Joao Luis Barreto Guimaraes, Méditerranée
Sans doute parce que je le considère comme étant le romancier le plus fondamental parmi les vivants, je me suis souvent demandé comment j’aurai osé écrire de la poésie si j’avais vu le jour au pays d’Antonio Lobo Antunes. Je n’ai pas de réponse à cette absurde question.
Aussi ce n’est pas sans une certaine appréhension que je me lance dans la lecture d’un recueil traduit du portugais. Le front plissé, le regard légèrement de biais, j’avance à tâtons, un pied, puis un autre comme dans l’eau froide d’une rivière, prêt à ressortir sitôt que… Et d’un coup je plonge. En l’occurrence dans la Méditerranée de Joao Luis Berreto Guimaraes. Et n’en ressors que parvenu sur l’autre rive, riche de courants multiples, parfois contraires, qui m’ont modifié. Riche mais humble devant le miracle de la découverte : Le sacré c’est d’être capable de voir / mais de vite baisser le regard - / tel le coquelicot blessé qui des heures après avoir été recueilli se / rend en s’inclinant devant le mystère / du monde. La justesse, la beauté de certaines images le doivent aussi à ce rythme tout en déséquilibre, presque syncopé, qui fait avancer, avancer le lecteur - s’il s’arrête, c’est la chute dans son propre silence.
La poésie de Guimaraes n’est pas une « poésie de voyage », c’est un voyage en soi. Et tout au bout, rien ne finit, tout recommence : Pour certains la / fin de la terre est à coup sûr / la fin du monde. Pour d’autres la / fin du monde est / le commencement du voyage. Et c’est, à chaque poème, le grand départ, toujours recommencé. Egypte, Grèce, Italie, Espagne Maroc, Ulysse, Phoebus , statues auxquelles il manque des morceaux (le poète s’interroge plus loin : où nous attendent-ils ?), Titus, Nabuchodonosor, Auschwitz. Le temps, l’espace, c’est de la langue. Et par la langue le poème n’habille pas, il met nu.
Joao Luis Barreto Guimaraes, Méditerranée, fédérop, collection Paul Froment, édition bilingue, 2019, 117 pages, 14 €.

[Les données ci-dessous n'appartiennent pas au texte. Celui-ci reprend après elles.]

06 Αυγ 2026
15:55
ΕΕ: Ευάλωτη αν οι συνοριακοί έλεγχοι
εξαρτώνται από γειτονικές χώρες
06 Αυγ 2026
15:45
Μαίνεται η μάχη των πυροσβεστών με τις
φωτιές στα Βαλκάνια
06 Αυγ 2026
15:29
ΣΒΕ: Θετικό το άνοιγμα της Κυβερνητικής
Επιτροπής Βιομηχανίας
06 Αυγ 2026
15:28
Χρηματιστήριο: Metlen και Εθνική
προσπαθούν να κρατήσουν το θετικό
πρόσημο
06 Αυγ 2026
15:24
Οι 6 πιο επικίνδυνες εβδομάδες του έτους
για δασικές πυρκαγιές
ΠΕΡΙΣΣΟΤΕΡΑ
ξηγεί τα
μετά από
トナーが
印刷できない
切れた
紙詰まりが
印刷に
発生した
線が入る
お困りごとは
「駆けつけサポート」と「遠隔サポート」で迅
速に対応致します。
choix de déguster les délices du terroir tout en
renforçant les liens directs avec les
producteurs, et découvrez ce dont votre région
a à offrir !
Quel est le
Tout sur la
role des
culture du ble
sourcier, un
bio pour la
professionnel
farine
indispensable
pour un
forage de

L’impression parfois d’une poésie savante (Camoëns oblige !), parfois tout près de nos pieds : Je n’aime pas demander un Coca-Cola et entendre : / « Un Pepsi ça ira ? ». Il y a du Michaux et du Prévert. Humour et cruauté, légèreté et tragédie. Je préfère les héros sans nom au / nom des grands héros. Ça tombe bien, nous aussi.

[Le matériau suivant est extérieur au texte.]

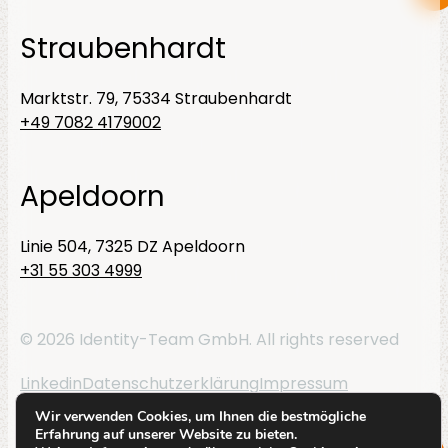
Straubenhardt
Marktstr. 79, 75334 Straubenhardt
+49 7082 4179002
Apeldoorn
Linie 504, 7325 DZ Apeldoorn
+31 55 303 4999
© 2026 Identity-Team GmbH. All rights reserved
Linkedin
Datenschutzerklärung
Impressum
Wir verwenden Cookies, um Ihnen die bestmögliche
By
Code Blauw
Erfahrung auf unserer Website zu bieten.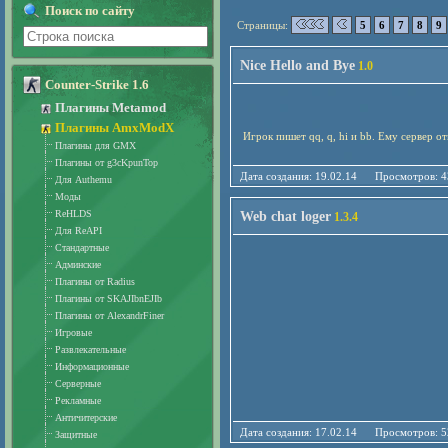
Поиск по сайту
Страницы:
5
6
7
8
9
Nice Hello and Bye
1.0
Counter-Strike 1.6
Плагины Metamod
Плагины AmxModX
Игрок пишет qq, q, hi и bb. Ему сервер о
Плагины для GMX
Плагины от g3cKpunTop
Дата создания: 19.02.14 Просмотро
Для Authemu
Моды
ReHLDS
Web chat loger
1.3.4
Для ReAPI
Стандартные
Админские
Плагины от Radius
Плагины от SKAJIbnEJIb
Плагины от AlexandrFiner
Игровые
Развлекательные
Информационные
Серверные
Рекламные
Античитерские
Дата создания: 17.02.14 Просмотро
Защитные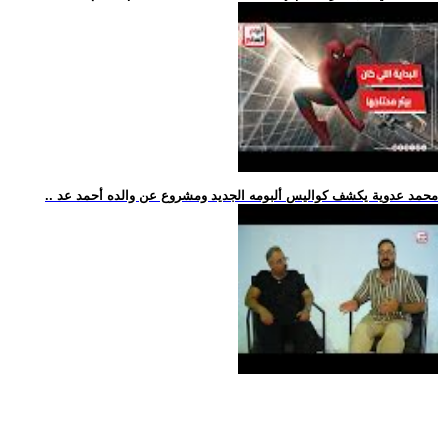
.. محمد عدوية يكشف كواليس ألبومه الجديد ومشروع عن والده أحمد عد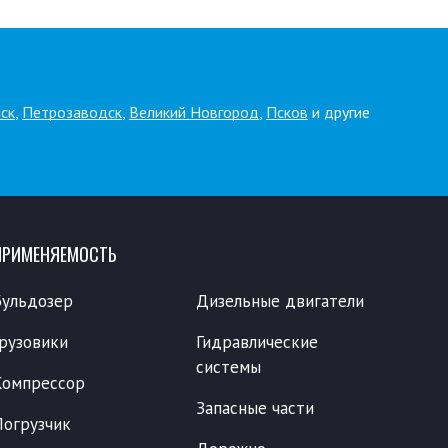
ск
,
Петрозаводск
,
Великий Новгород
,
Псков
и другие
ПРИМЕНЯЕМОСТЬ
Бульдозер
Дизельные двигатели
Грузовики
Гидравлические
системы
Компрессор
Запасные части
Погрузчик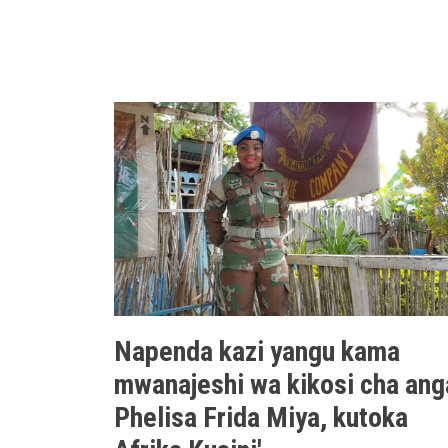
Napenda kazi yangu kama
mwanajeshi wa kikosi cha ang
Phelisa Frida Miya, kutoka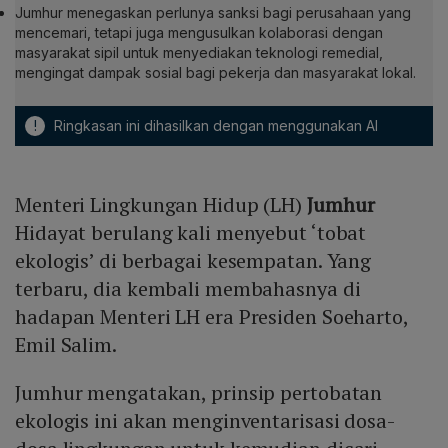
Jumhur menegaskan perlunya sanksi bagi perusahaan yang
mencemari, tetapi juga mengusulkan kolaborasi dengan
masyarakat sipil untuk menyediakan teknologi remedial,
mengingat dampak sosial bagi pekerja dan masyarakat lokal.
!
Ringkasan ini dihasilkan dengan menggunakan AI
Menteri Lingkungan Hidup (LH)
Jumhur
Hidayat berulang kali menyebut ‘tobat
ekologis’ di berbagai kesempatan. Yang
terbaru, dia kembali membahasnya di
hadapan Menteri LH era Presiden Soeharto,
Emil Salim.
Jumhur mengatakan, prinsip pertobatan
ekologis ini akan menginventarisasi dosa-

Un livre est une maison. Certaines sont ouvertes, certaines sont fermées. Mais toutes nous protègent et doivent nous aimer : Où est-elle la /joie où nous fondions notre maison / (la quête pour fenêtre la tendresse / pour toi) ? Entrez dans celle-là : il y fait chaud et clair.

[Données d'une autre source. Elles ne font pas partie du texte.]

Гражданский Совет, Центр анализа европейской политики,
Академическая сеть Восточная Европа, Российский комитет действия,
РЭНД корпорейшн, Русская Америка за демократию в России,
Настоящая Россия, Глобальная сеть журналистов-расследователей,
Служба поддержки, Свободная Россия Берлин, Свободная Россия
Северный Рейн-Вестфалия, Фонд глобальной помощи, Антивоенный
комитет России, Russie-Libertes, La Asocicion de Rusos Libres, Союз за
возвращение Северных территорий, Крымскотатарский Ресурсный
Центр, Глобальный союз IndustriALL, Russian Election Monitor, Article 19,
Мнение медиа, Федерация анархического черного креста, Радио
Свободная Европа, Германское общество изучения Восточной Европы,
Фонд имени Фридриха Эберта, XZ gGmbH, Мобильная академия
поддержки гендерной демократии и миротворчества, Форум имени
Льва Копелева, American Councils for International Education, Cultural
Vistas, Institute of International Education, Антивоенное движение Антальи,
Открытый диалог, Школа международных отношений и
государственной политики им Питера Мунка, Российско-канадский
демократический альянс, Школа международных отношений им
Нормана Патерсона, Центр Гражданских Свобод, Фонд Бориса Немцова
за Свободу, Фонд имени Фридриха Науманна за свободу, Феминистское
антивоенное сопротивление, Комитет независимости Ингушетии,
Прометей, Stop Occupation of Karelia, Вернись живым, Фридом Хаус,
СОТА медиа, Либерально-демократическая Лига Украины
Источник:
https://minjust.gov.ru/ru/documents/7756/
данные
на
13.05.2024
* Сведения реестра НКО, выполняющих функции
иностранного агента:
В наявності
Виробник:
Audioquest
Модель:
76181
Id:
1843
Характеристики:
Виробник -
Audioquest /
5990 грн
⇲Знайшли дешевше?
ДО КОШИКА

Et puis la traduction. Ici remarquable, eu égard au tout-venant souvent si pathétique des traductions poétiques. Elle semble coller comme une seconde peau au corps du vers. Ainsi s’ouvre un poème : Dans quelle langue coule un fleuve quand / il traverse la frontière ? La même, bien sûr ! Changez fleuve par poème : la réponse coule d’une même source.